Dataset records:
>> START

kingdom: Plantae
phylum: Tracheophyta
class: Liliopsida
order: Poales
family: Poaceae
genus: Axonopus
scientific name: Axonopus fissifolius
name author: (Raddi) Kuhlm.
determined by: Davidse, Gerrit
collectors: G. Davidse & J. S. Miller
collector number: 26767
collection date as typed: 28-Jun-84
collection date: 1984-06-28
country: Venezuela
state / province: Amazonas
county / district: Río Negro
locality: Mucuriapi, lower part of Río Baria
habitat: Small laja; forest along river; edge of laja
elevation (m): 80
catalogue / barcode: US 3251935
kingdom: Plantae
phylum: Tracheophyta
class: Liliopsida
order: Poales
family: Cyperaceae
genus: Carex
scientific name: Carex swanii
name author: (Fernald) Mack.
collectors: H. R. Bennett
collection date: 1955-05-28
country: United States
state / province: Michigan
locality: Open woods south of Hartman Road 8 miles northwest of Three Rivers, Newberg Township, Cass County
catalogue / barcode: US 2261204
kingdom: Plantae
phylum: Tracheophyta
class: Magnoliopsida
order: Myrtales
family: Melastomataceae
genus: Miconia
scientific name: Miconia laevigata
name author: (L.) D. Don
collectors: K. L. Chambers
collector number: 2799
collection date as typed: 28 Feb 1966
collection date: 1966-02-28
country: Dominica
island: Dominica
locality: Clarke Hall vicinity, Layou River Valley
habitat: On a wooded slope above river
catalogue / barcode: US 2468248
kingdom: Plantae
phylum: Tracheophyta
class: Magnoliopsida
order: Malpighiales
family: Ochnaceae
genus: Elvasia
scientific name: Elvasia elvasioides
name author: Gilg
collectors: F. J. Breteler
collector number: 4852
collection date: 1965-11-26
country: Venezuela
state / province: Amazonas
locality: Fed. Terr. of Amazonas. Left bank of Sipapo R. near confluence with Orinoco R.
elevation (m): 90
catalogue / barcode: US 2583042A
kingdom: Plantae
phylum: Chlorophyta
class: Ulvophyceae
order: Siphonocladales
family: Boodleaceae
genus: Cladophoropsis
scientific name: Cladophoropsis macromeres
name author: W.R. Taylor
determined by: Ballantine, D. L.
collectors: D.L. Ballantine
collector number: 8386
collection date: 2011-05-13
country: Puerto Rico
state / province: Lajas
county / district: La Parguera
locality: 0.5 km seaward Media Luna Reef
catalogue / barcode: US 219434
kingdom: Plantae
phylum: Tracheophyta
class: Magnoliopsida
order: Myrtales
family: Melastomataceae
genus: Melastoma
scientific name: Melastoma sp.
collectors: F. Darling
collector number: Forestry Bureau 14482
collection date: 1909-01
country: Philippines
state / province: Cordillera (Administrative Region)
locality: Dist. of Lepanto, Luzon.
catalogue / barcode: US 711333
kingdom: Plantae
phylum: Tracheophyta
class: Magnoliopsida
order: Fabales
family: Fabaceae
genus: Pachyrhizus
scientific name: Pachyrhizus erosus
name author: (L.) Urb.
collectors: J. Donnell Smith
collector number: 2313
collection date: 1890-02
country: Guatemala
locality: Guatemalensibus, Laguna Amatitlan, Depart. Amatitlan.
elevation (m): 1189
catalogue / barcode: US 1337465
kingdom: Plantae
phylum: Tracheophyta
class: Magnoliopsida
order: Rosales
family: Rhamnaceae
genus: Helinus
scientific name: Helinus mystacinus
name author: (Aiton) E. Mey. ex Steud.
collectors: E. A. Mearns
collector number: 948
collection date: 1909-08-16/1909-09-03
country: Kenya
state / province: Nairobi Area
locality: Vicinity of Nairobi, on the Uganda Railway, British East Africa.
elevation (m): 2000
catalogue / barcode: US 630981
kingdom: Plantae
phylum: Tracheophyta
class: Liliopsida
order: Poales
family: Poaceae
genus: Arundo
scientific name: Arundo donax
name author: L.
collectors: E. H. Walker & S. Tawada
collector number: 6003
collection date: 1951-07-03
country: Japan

>> END

What is asked: Please copy all of the rows above word for word, keeping each line unchanged.

Exercise answer:
kingdom: Plantae
phylum: Tracheophyta
class: Liliopsida
order: Poales
family: Poaceae
genus: Axonopus
scientific name: Axonopus fissifolius
name author: (Raddi) Kuhlm.
determined by: Davidse, Gerrit
collectors: G. Davidse & J. S. Miller
collector number: 26767
collection date as typed: 28-Jun-84
collection date: 1984-06-28
country: Venezuela
state / province: Amazonas
county / district: Río Negro
locality: Mucuriapi, lower part of Río Baria
habitat: Small laja; forest along river; edge of laja
elevation (m): 80
catalogue / barcode: US 3251935
kingdom: Plantae
phylum: Tracheophyta
class: Liliopsida
order: Poales
family: Cyperaceae
genus: Carex
scientific name: Carex swanii
name author: (Fernald) Mack.
collectors: H. R. Bennett
collection date: 1955-05-28
country: United States
state / province: Michigan
locality: Open woods south of Hartman Road 8 miles northwest of Three Rivers, Newberg Township, Cass County
catalogue / barcode: US 2261204
kingdom: Plantae
phylum: Tracheophyta
class: Magnoliopsida
order: Myrtales
family: Melastomataceae
genus: Miconia
scientific name: Miconia laevigata
name author: (L.) D. Don
collectors: K. L. Chambers
collector number: 2799
collection date as typed: 28 Feb 1966
collection date: 1966-02-28
country: Dominica
island: Dominica
locality: Clarke Hall vicinity, Layou River Valley
habitat: On a wooded slope above river
catalogue / barcode: US 2468248
kingdom: Plantae
phylum: Tracheophyta
class: Magnoliopsida
order: Malpighiales
family: Ochnaceae
genus: Elvasia
scientific name: Elvasia elvasioides
name author: Gilg
collectors: F. J. Breteler
collector number: 4852
collection date: 1965-11-26
country: Venezuela
state / province: Amazonas
locality: Fed. Terr. of Amazonas. Left bank of Sipapo R. near confluence with Orinoco R.
elevation (m): 90
catalogue / barcode: US 2583042A
kingdom: Plantae
phylum: Chlorophyta
class: Ulvophyceae
order: Siphonocladales
family: Boodleaceae
genus: Cladophoropsis
scientific name: Cladophoropsis macromeres
name author: W.R. Taylor
determined by: Ballantine, D. L.
collectors: D.L. Ballantine
collector number: 8386
collection date: 2011-05-13
country: Puerto Rico
state / province: Lajas
county / district: La Parguera
locality: 0.5 km seaward Media Luna Reef
catalogue / barcode: US 219434
kingdom: Plantae
phylum: Tracheophyta
class: Magnoliopsida
order: Myrtales
family: Melastomataceae
genus: Melastoma
scientific name: Melastoma sp.
collectors: F. Darling
collector number: Forestry Bureau 14482
collection date: 1909-01
country: Philippines
state / province: Cordillera (Administrative Region)
locality: Dist. of Lepanto, Luzon.
catalogue / barcode: US 711333
kingdom: Plantae
phylum: Tracheophyta
class: Magnoliopsida
order: Fabales
family: Fabaceae
genus: Pachyrhizus
scientific name: Pachyrhizus erosus
name author: (L.) Urb.
collectors: J. Donnell Smith
collector number: 2313
collection date: 1890-02
country: Guatemala
locality: Guatemalensibus, Laguna Amatitlan, Depart. Amatitlan.
elevation (m): 1189
catalogue / barcode: US 1337465
kingdom: Plantae
phylum: Tracheophyta
class: Magnoliopsida
order: Rosales
family: Rhamnaceae
genus: Helinus
scientific name: Helinus mystacinus
name author: (Aiton) E. Mey. ex Steud.
collectors: E. A. Mearns
collector number: 948
collection date: 1909-08-16/1909-09-03
country: Kenya
state / province: Nairobi Area
locality: Vicinity of Nairobi, on the Uganda Railway, British East Africa.
elevation (m): 2000
catalogue / barcode: US 630981
kingdom: Plantae
phylum: Tracheophyta
class: Liliopsida
order: Poales
family: Poaceae
genus: Arundo
scientific name: Arundo donax
name author: L.
collectors: E. H. Walker & S. Tawada
collector number: 6003
collection date: 1951-07-03
country: Japan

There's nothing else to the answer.